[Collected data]
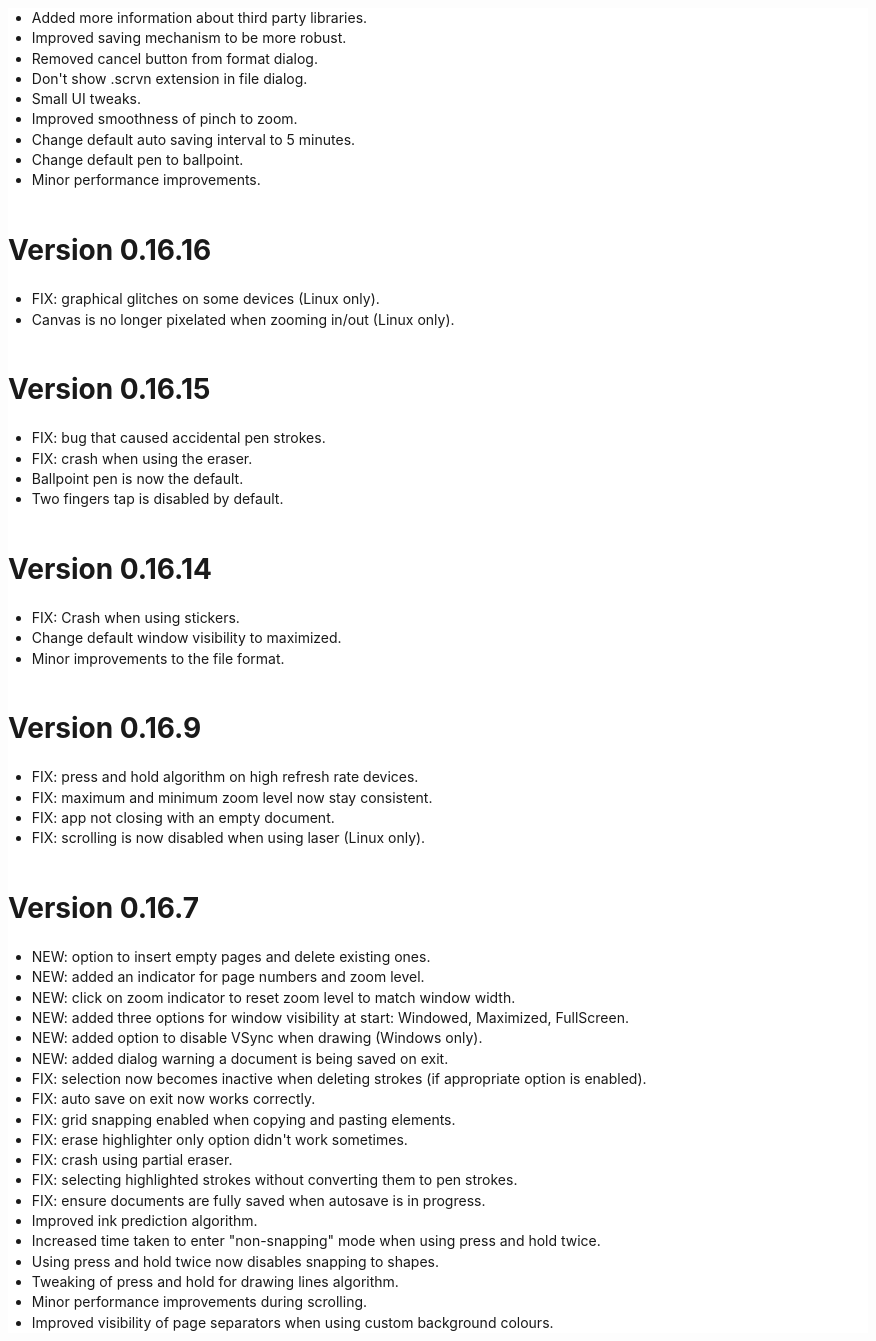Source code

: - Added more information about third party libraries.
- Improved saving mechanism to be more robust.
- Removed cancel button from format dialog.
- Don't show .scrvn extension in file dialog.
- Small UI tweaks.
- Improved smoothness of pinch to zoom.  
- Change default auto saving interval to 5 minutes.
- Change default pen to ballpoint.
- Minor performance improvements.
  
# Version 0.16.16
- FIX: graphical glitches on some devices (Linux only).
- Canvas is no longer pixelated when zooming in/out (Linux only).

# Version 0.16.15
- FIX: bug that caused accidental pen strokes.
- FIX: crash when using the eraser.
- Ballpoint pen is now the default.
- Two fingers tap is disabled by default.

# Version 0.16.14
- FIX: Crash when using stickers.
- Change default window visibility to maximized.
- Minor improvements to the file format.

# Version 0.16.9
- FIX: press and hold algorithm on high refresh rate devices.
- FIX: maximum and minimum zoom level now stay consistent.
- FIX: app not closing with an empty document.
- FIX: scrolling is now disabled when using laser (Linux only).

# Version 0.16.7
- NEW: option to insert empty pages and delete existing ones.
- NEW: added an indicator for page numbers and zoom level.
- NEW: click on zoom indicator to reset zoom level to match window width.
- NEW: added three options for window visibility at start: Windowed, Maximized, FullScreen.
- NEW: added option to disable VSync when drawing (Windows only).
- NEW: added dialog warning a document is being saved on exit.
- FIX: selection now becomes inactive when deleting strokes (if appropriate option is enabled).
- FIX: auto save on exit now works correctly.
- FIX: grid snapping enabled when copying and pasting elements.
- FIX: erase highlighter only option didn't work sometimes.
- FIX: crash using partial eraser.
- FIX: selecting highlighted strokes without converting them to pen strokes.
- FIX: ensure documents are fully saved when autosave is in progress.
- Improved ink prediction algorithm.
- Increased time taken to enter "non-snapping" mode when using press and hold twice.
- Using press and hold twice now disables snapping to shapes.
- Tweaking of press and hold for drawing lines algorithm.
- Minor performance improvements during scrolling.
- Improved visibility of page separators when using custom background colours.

--

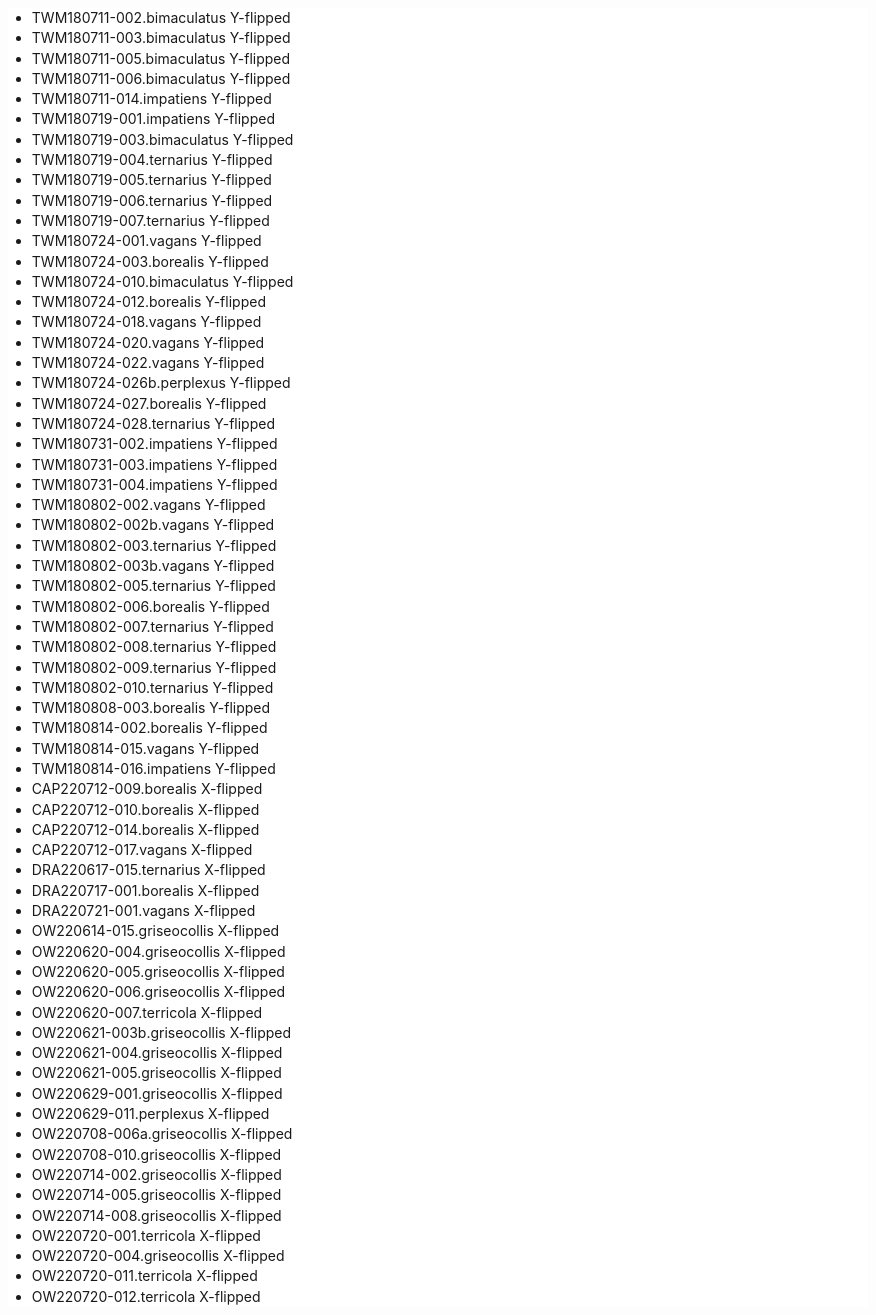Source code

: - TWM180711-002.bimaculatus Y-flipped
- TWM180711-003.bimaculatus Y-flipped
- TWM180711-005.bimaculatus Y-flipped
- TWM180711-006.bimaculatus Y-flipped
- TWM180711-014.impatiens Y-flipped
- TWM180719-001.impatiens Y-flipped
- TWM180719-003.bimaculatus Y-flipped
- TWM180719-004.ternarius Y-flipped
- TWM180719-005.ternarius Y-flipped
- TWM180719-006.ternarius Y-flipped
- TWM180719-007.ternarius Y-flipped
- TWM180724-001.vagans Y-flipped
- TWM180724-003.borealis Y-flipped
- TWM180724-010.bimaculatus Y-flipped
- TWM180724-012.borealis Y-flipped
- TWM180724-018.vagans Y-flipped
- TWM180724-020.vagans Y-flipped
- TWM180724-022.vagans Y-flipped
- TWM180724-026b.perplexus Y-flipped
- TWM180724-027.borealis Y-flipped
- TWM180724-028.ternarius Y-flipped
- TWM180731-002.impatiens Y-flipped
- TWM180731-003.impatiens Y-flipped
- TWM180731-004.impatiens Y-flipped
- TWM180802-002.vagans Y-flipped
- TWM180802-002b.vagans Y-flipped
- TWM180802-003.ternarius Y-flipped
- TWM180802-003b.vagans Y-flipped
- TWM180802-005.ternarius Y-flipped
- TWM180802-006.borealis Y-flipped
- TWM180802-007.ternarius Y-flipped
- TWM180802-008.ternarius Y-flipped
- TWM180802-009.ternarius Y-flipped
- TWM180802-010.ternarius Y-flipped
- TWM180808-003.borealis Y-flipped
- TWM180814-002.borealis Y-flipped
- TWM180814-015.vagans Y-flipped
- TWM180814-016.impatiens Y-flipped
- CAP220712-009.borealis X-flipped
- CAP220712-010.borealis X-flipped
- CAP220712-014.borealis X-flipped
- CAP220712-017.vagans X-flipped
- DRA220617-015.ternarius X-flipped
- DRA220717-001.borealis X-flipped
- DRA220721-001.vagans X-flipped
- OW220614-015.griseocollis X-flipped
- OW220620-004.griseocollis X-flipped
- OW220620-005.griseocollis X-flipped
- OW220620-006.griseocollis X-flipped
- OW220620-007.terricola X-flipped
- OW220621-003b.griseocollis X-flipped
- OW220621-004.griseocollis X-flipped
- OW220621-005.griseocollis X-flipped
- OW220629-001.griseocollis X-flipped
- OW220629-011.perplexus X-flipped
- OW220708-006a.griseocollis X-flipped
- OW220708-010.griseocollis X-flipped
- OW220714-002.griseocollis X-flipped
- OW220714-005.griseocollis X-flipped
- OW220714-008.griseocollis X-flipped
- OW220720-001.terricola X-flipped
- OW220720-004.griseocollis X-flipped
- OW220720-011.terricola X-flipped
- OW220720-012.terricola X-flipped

_YOUR OBJECTIVE:_
Using the data above, reproduce exactly the lines from the line that contains "- NEW: click" through the line that contains "- FIX: crash using partial eraser.", including both.

_RESULT OF THE EXERCISE:_
- NEW: click on zoom indicator to reset zoom level to match window width.
- NEW: added three options for window visibility at start: Windowed, Maximized, FullScreen.
- NEW: added option to disable VSync when drawing (Windows only).
- NEW: added dialog warning a document is being saved on exit.
- FIX: selection now becomes inactive when deleting strokes (if appropriate option is enabled).
- FIX: auto save on exit now works correctly.
- FIX: grid snapping enabled when copying and pasting elements.
- FIX: erase highlighter only option didn't work sometimes.
- FIX: crash using partial eraser.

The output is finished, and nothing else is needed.